Though culinary grade matcha carries an attractive lower price point, it doesn’t necessarily mean it’s of a lower quality. It’s a matcha blend that’s meant to be combined with other ingredients like milk and flour, and is often used in lattes, breads, pastries, and ice cream. If you drink it as a tea with just hot water, the culinary grade matcha imparts more of a bitter flavor. Culinary grade matcha offers more versatility, and though it shares that same smooth texture and potency as the ceremonial grade matcha, is not as vibrant in color.
Get the Right Tools
Having the right tools helps you achieve that signature frothy foam that tops each cup.
This bamboo whisk helps dissolve the matcha powder in warm water by incorporating air into the powder throughout the process. This helps you achieve a smooth consistency. I like this bamboo whisk for its durability, and because it comes with the chashaku, it makes a convenient starter set.
This long handled bamboo scoop is used to measure matcha powder, and to transfer it from the packaging to the tea bowl.
Fine Mesh Strainer
This helps to create that silky smooth texture by breaking up the clumps that sometimes form in your matcha powder. This fine mesh strainer is easy to grip, and I find that it’s the perfect size for the amount of matcha powder used to make each cup.
A chawan is a ceramic bowl used to whisk matcha in and drink from. This deep bowl makes it easier to whisk the matcha powder into the water without spilling any of the contents. But if you’re looking for something more decorative, check out this beautifully painted rabbit one.
An electric kettle is required to measure the exact temperature of the water for brewing that perfect cup. This electric kettle by COSORI comes with five temperature settings, which I enjoy experimenting with to achieve that fine balance of sweetness and bitterness in my matcha tea. Its elongated pour spout also allows for precision and prevents spilling.
How to Make Traditional Matcha Tea
Heat It Up
Unlike brewing regular tea, dissolving matcha powder in boiling water will scorch it, imparting an unpleasant bitter flavor. Instead, heat water in the kettle to somewhere between the 175°F and 195°F range. Experiment with the temperature in this range, and you’ll discover that water at the lower end of the spectrum will yield a sweeter tea, whereas water at the higher end will bring out the grasiness. To prevent chemicals in naturally hard water from imparting flavor to the delicate taste of matcha, go for spring or filtered water.
Scoop the Matcha
Using the chasaku, measure three scoops, or two grams of powder for every two ounces of water. However, feel free to play with the powder to water ratio to discover your desired potency.
Sift the Matcha
Before you drop the powder into the bowl, put your matcha through a fine mesh strainer to remove any clumps that might have formed in the powder.

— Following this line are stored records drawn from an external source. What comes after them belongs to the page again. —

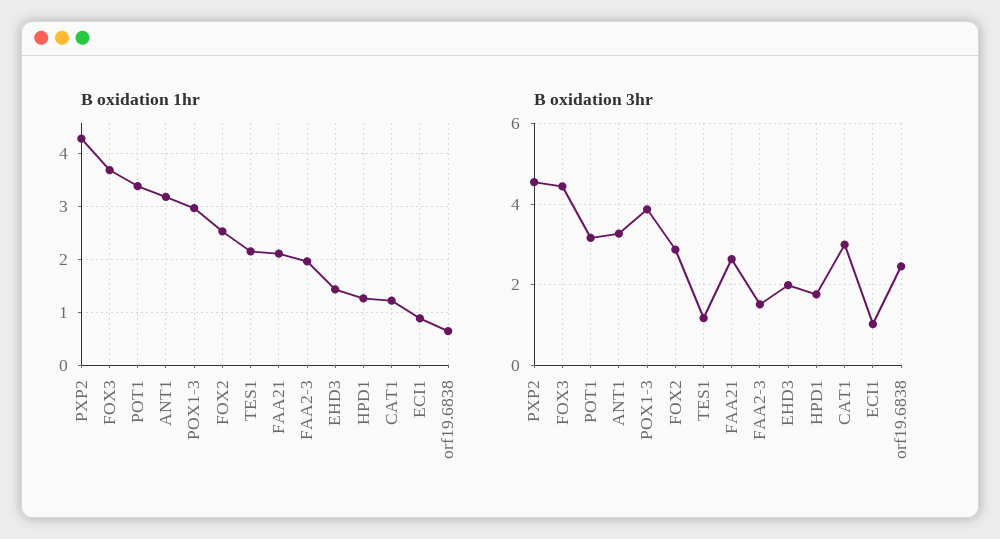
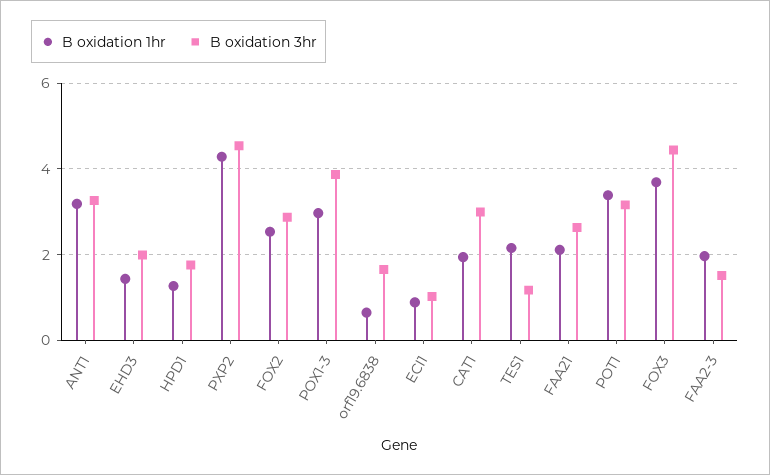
  {
    "B oxidation 1hr": {
      "PXP2": 4.2,
      "FOX3": 3.6,
      "POT1": 3.4,
      "ANT1": 3.2,
      "POX1-3": 3,
      "FOX2": 2.6,
      "TES1": 2.2,
      "FAA21": 2.2,
      "FAA2-3": 2,
      "EHD3": 1.4,
      "HPD1": 1.2,
-     "CAT1": 1.2,
+     "CAT1": 2,
      "ECI1": 0.8,
      "orf19.6838": 0.6
    },
    "B oxidation 3hr": {
      "PXP2": 4.6,
      "FOX3": 4.4,
      "POT1": 3.2,
      "ANT1": 3.2,
      "POX1-3": 3.8,
      "FOX2": 2.8,
      "TES1": 1.2,
      "FAA21": 2.6,
      "FAA2-3": 1.6,
      "EHD3": 2,
      "HPD1": 1.8,
      "CAT1": 3,
      "ECI1": 1,
-     "orf19.6838": 2.4
+     "orf19.6838": 1.6
    }
  }

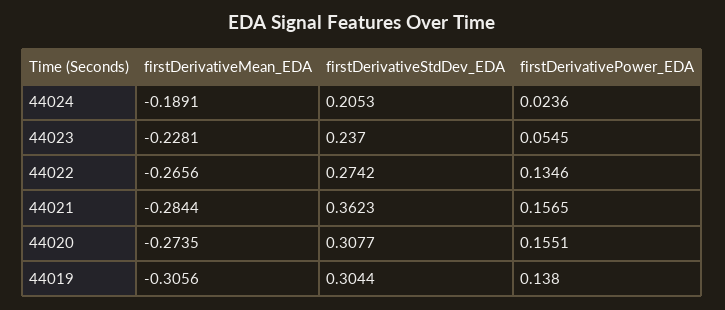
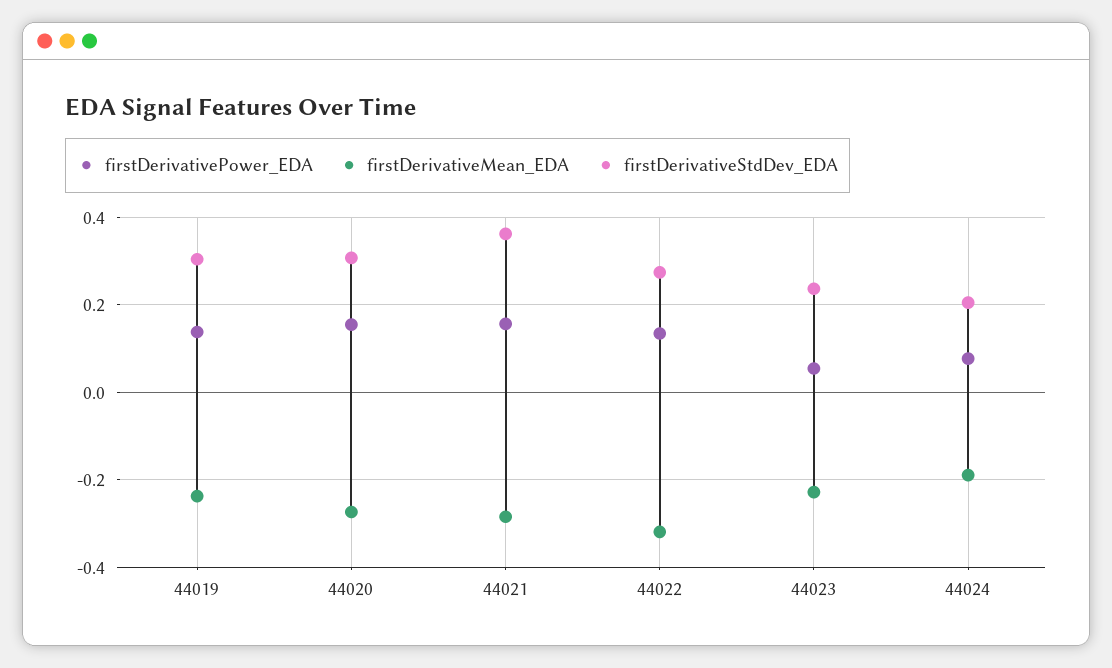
  {
    "firstDerivativeMean_EDA": {
      "44024": -0.1891,
      "44023": -0.2281,
-     "44022": -0.2656,
+     "44022": -0.32,
      "44021": -0.2844,
      "44020": -0.2735,
-     "44019": -0.3056
+     "44019": -0.24
    },
    "firstDerivativeStdDev_EDA": {
      "44024": 0.2053,
      "44023": 0.237,
      "44022": 0.2742,
      "44021": 0.3623,
      "44020": 0.3077,
      "44019": 0.3044
    },
    "firstDerivativePower_EDA": {
-     "44024": 0.0236,
+     "44024": 0.08,
      "44023": 0.0545,
      "44022": 0.1346,
      "44021": 0.1565,
      "44020": 0.1551,
      "44019": 0.138
    }
  }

This will help the powder fully dissolve in the hot water and make sure you get that smooth, silky texture.
Whisk It All Together
Briefly dip the bamboo whisk in warm water to soften its delicate strings, then briskly whisk in an M or W shaped motion to incorporate the powder into the warm water until it fully dissolves. It usually takes no less than 15 seconds to achieve an even layer of foam.